═════ Document passage ═════

Re: [PATCH 1/1] Fix int1 recursion when no perf_bp_event is registeredy

From: Jeff Merkey
Date: Mon Dec 14 2015 - 13:16:58 EST


On 12/14/15, Andy Lutomirski <luto@xxxxxxxxxxxxxx> wrote:
> On Mon, Dec 14, 2015 at 9:52 AM, Jeff Merkey <linux.mdb@xxxxxxxxx> wrote:
>> On 12/14/15, Ingo Molnar <mingo@xxxxxxxxxx> wrote:
>>>
>>> * Jeff Merkey <linux.mdb@xxxxxxxxx> wrote:
>>>
>>>> On 12/14/15, Ingo Molnar <mingo@xxxxxxxxxx> wrote:
>>>> >
>>>> > A: Because it messes up the order in which people normally read text.
>>>> > Q: Why is top-posting such a bad thing?
>>>> > A: Top-posting.
>>>> > Q: What is the most annoying thing in e-mail?
>>>> >
>>>> > * Jeff Merkey <linux.mdb@xxxxxxxxx> wrote:
>>>> >
>>>> >> I trigger it by writing to the dr7 and dr1, 2, 3 or four register
>>>> >> and
>>>> >> set an
>>>> >> execute breakpoint without going through arch_install_hw_breakpoint.

═════ Raw data ═════

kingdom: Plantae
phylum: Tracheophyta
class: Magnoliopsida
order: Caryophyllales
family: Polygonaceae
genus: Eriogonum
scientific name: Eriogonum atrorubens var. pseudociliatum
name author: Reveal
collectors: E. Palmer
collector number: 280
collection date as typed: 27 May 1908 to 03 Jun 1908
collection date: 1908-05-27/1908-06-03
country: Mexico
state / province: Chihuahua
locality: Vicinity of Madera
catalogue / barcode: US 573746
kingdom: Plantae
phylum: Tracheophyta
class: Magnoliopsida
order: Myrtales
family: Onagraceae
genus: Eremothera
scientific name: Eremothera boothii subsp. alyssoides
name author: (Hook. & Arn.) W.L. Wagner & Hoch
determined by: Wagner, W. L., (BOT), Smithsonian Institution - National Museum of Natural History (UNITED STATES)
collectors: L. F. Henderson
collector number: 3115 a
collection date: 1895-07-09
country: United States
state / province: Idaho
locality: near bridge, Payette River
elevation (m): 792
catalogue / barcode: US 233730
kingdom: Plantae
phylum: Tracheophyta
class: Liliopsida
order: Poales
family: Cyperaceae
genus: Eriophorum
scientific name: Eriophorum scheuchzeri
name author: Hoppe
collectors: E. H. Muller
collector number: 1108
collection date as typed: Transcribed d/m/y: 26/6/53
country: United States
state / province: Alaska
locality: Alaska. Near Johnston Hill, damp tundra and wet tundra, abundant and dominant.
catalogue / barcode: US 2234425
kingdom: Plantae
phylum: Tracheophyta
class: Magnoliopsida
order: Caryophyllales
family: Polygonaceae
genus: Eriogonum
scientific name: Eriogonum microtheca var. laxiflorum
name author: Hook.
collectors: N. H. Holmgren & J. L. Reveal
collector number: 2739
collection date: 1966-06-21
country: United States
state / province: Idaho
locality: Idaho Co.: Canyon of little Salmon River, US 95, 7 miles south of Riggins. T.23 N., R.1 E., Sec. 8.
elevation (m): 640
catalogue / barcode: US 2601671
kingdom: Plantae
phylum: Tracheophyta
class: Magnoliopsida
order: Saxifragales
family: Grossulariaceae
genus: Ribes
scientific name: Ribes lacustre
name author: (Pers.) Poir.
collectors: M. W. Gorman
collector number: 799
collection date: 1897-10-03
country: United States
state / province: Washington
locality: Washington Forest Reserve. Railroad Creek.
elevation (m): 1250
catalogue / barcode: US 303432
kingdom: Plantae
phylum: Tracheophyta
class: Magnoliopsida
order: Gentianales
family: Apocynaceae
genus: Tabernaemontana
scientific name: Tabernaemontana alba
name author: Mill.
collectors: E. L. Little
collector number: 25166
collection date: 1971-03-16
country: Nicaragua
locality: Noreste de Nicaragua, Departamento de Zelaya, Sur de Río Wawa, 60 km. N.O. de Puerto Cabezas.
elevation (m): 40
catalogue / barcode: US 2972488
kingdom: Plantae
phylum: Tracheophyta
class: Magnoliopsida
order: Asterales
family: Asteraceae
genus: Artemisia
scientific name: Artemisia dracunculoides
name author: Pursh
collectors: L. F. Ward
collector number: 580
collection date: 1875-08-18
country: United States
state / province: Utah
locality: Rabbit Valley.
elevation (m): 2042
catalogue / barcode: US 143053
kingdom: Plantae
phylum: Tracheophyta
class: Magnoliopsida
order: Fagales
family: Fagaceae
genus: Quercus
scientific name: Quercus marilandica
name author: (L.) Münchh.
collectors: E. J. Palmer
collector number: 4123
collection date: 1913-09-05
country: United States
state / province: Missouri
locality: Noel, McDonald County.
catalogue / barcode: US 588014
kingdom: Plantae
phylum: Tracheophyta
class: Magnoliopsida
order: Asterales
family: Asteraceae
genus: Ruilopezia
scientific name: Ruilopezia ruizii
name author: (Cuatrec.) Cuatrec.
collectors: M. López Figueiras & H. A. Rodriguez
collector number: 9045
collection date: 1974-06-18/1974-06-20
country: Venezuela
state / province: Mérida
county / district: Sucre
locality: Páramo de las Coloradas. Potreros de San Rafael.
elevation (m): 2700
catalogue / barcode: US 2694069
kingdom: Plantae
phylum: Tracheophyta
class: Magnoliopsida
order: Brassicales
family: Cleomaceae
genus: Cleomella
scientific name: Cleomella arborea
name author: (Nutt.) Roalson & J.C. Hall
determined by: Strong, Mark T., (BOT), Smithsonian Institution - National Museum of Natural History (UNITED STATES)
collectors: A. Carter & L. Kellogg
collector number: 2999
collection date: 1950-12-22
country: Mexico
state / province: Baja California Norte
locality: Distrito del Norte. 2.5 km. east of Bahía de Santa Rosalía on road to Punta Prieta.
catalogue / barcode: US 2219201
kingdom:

═════

• Your instructions:
Resume the mailing-list thread on the int1 recursion fix, picking up right after its final quoted line.

• Result for this task:
>>>> >> When
>>>> >> the breakpoint fires, the system crashes and hangs on the processor
>>>> >> stuck in
>>>> >> an endless loop inside the int1 handler in hw_breakpoint.c --
>>>> >
>>>> > What is still not clear to me, can you trigger the hang not via some
>>>> > special
>>>> >
>>>> > kernel driver that goes outside regular APIs and messes with the
>>>> > state
>>>> > of the
>>>> > debug registers, but via the proper access methods, i.e. various
>>>> > user-space
>>>> > ABIs?
>>>>
>>>> Any process that can get access to the debug registers can trigger this
>>>> condition. [...]
>>>
>>> A process on an unmodified Linux kernel can only modify debug registers
>>> via
>>> the
>>> proper APIs:
>>>
>>>> [...] As it stands, if restricted to the established API in
>>>> hw_breakpoint.c
>>>> this bug should not occur unless someone triggers an errant breakpoint.
>>>> [...]
>>>
>>> So am I interpreting your report correctly:
>>>
>>> "If the Linux kernel is modified to change debug registers without
>>> using
>>> the
>>> proper APIs (such as loading a module that changes hardware registers
>>> in
>>> a raw
>>> fashion), things may break and a difficult to debug hang may occur."
>>>
>>> right?
>>>
>>> This key piece of information should have been part of the original
>>> report.
>>>
>>> So I'm wondering, why does your module modify debug registers in a raw
>>> fashion?
>>> Why doesn't it use the proper APIs?
>>>
>>> Thanks,
>>>
>>> Ingo
>>>
>>
>> Hi Ingo,
>>
>> This will be a lengthy reply to properly explain this to you. First
>> some fundamental assumptions to clear up.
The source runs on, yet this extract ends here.